The pope made his remarks during his weekly general audience in St. Peter’s Square.
Noting that the United Nations had designated June 5 World Environment Day, Pope Francis recalled the biblical account of creation, according to which God made man and woman to “cultivate and protect the earth.”
“Are we truly cultivating and protecting creation?” the pope asked. “Or are we instead exploiting and neglecting it?”
“We are often guided by the arrogance of domination, possession, manipulation, exploitation,” he said. “We are losing the attitude of wonder, of contemplation, of listening to creation, and thus we are no longer able to read there what Benedict XVI calls the ‘rhythm of the love story of God with man.'”
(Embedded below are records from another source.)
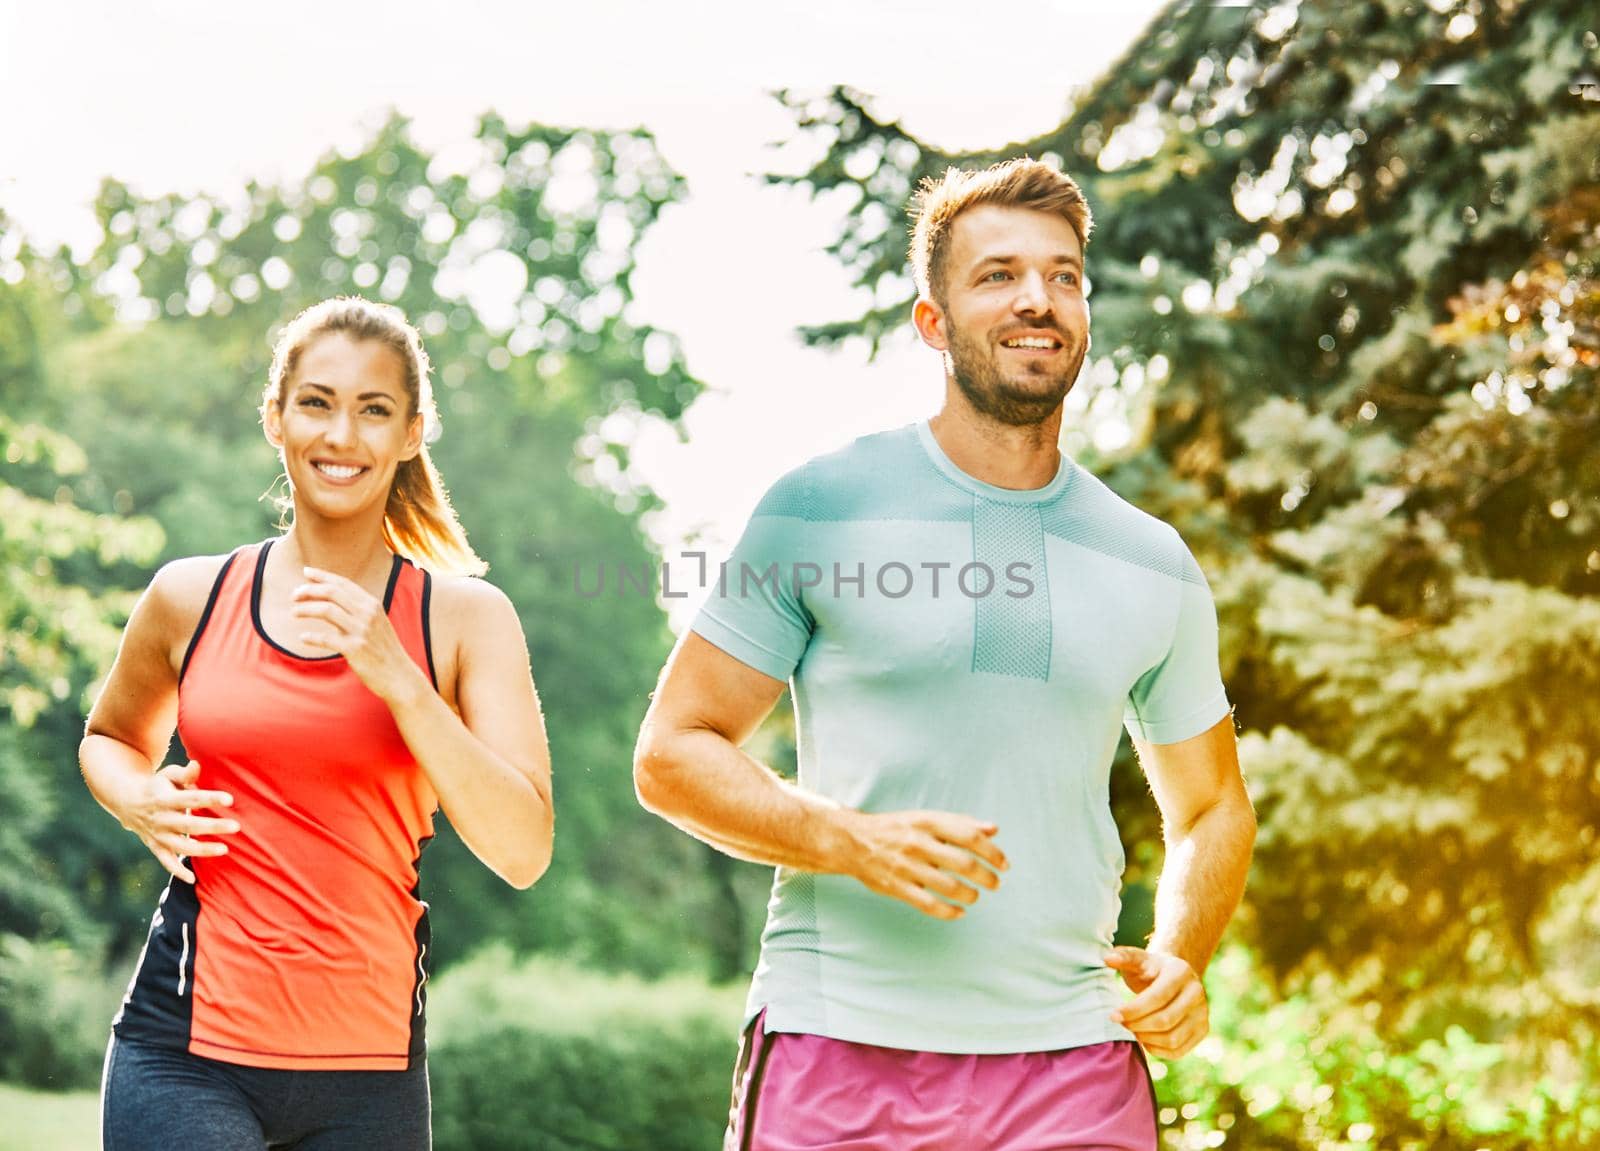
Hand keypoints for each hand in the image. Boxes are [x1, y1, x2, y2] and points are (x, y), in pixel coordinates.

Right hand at [115, 759, 237, 884]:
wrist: (127, 802)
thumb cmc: (158, 786)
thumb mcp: (167, 775)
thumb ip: (184, 774)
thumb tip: (196, 765)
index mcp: (165, 798)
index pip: (190, 798)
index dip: (209, 799)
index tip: (230, 800)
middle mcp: (161, 818)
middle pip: (188, 825)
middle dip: (212, 827)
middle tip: (236, 827)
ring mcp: (157, 835)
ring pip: (179, 846)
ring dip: (201, 850)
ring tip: (224, 849)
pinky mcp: (155, 846)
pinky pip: (165, 861)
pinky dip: (176, 871)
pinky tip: (193, 879)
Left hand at [292, 566, 424, 705]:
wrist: (399, 675)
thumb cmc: (384, 650)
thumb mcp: (376, 623)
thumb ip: (357, 611)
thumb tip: (330, 602)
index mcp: (372, 604)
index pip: (343, 583)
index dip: (322, 575)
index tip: (306, 572)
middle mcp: (367, 613)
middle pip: (332, 592)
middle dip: (309, 591)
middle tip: (294, 595)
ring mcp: (362, 630)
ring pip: (326, 610)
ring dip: (306, 609)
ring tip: (293, 612)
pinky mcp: (355, 649)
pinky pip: (326, 638)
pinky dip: (311, 636)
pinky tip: (303, 637)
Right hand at [838, 809, 1006, 919]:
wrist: (853, 841)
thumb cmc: (896, 828)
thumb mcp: (925, 818)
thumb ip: (959, 823)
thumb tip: (993, 829)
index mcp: (927, 821)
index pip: (969, 835)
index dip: (992, 852)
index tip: (1004, 864)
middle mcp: (918, 842)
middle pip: (963, 863)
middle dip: (986, 876)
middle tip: (995, 883)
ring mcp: (906, 865)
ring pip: (948, 886)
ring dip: (970, 894)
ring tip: (975, 896)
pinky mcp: (897, 887)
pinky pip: (929, 904)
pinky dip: (949, 912)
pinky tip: (959, 912)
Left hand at [1105, 946, 1208, 1058]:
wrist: (1174, 977)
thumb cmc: (1150, 969)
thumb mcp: (1138, 959)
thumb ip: (1123, 957)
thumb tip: (1107, 959)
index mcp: (1181, 971)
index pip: (1157, 997)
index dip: (1134, 1010)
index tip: (1113, 1015)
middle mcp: (1197, 992)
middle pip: (1166, 1020)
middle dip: (1138, 1025)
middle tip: (1122, 1023)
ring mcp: (1203, 1013)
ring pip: (1173, 1039)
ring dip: (1147, 1039)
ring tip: (1132, 1030)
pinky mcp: (1203, 1030)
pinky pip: (1179, 1051)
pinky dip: (1158, 1050)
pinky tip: (1144, 1039)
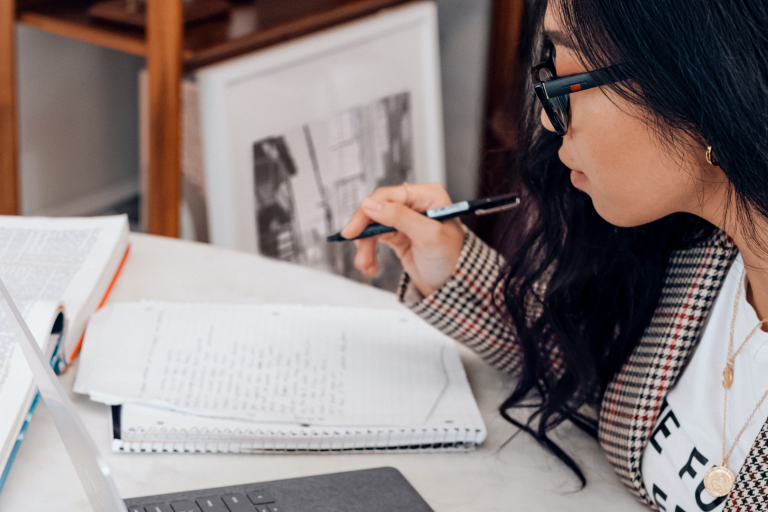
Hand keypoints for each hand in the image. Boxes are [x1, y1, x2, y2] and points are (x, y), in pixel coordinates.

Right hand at [340, 183, 463, 296]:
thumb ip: (400, 217)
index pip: (389, 196)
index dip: (369, 211)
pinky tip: (370, 266)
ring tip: (365, 265)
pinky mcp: (398, 235)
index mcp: (427, 196)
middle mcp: (415, 204)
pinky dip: (370, 253)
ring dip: (366, 247)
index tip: (355, 229)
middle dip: (365, 232)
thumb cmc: (452, 259)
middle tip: (354, 244)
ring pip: (373, 227)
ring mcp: (405, 220)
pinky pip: (375, 240)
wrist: (454, 286)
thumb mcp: (428, 236)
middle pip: (377, 210)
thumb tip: (371, 204)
“We have distanced ourselves from God, we do not read his signs,” the pope said.
Today’s environmental problems also betray neglect of what Catholic teaching calls “human ecology,” he said.
“What rules today is not man, it is money,” the pope said, denouncing an “economy and financial system lacking in ethics.”
“Men and women are sacrificed to the idols of money and consumption,” he said. “That some homeless people freeze to death on the street, that is not news. On the other hand, a drop of 10 points in the stock markets of some cities is a tragedy. That is how people are thrown away. We, people, are thrown away, as if we were trash.”
“Human life, the person are no longer felt to be primary values to be respected and protected, especially if they are poor or disabled, if they are not yet useful — like an unborn child — or are no longer useful — like an old person,” the pope said.
Today’s “throwaway culture” is also reflected in frequent waste of food, he said, adding that “food that is thrown away might as well have been stolen from the table of the poor, the hungry.”
Prior to the audience, the pope made a half-hour circuit of the square in an open-topped popemobile, frequently stopping to kiss babies and small children handed to him by members of his security detail. An estimated 90,000 persons attended the audience, 20,000 more than had requested tickets, and the crowd spilled out into the avenue beyond.
Afterward, the pope spent an hour and a half greeting visiting bishops, dignitaries and ordinary pilgrims, including disabled children and adults and a group of newlyweds in their wedding attire. The pope’s embrace with a young disabled man lasted so long that an attendant gently pulled the man’s hand away.
Many in the crowd remarked on Pope Francis’ “approachable” personality and his down-to-earth appeal.
The past few popes “gave us the theology, kind of the instruction behind what our faith is about,” said Father Patrick Knippenberg, of the diocese of Victoria,Texas. Pope Francis is “kind of an exemplification of that teaching,” he said.